### DATA FOR THE TASK:
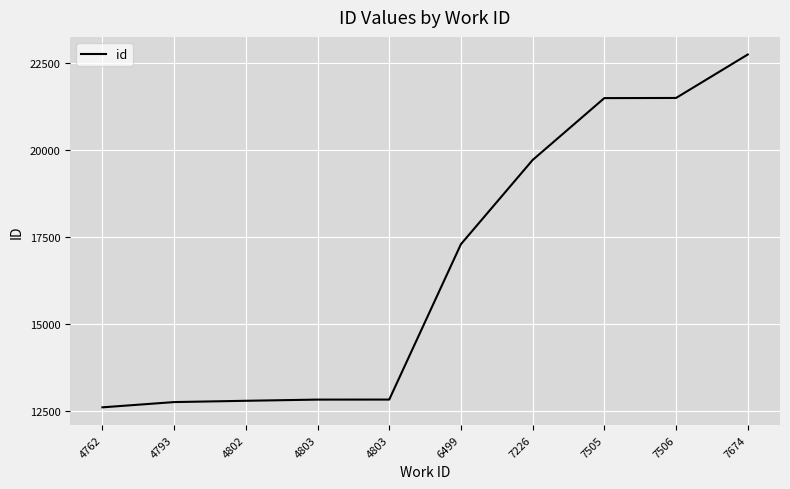

What is the maximum value shown in the chart?

22743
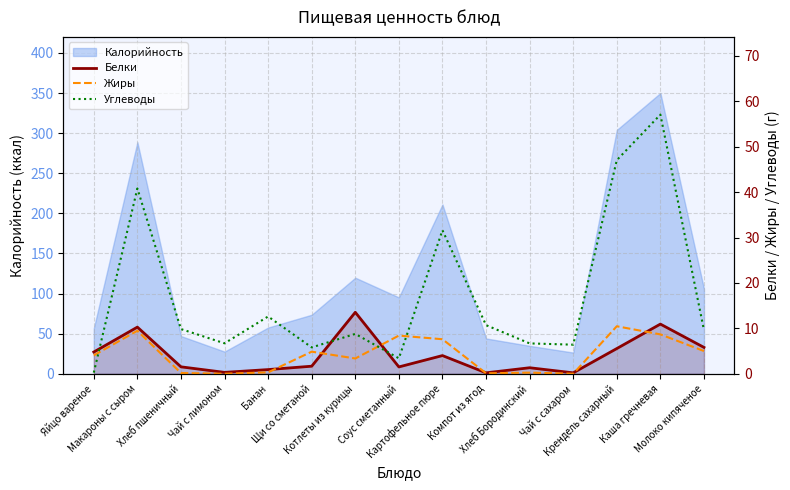

At which category is the sum across all series the highest?

Каша гречневая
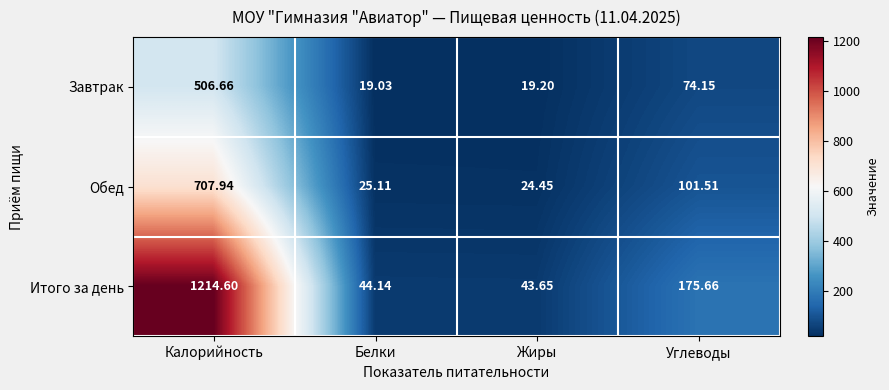

Rank the series at Белки from highest to lowest value.

Итого за день, Обед, Завтрак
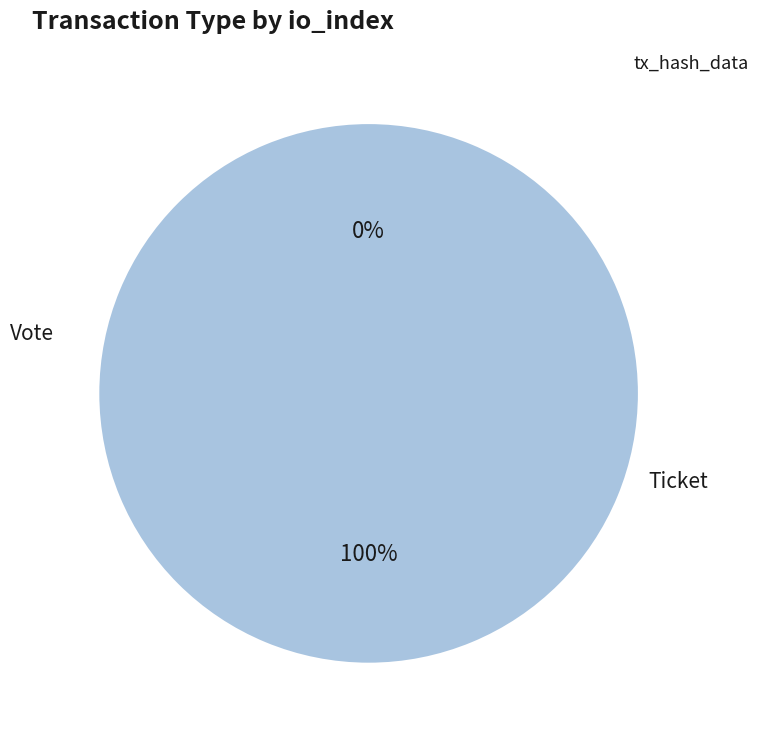

Rank the categories by value from highest to lowest.

Vote, Ticket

### EXERCISE DESCRIPTION:
Reproduce the records verbatim from the line containing "Итого за день, Обед, Завтрак" through the last line of the records, including both ends and omitting the pictures.

### EXERCISE ANSWER:
Итого за день, Обед, Завтрак

Rank the categories by value from highest to lowest.

Vote, Ticket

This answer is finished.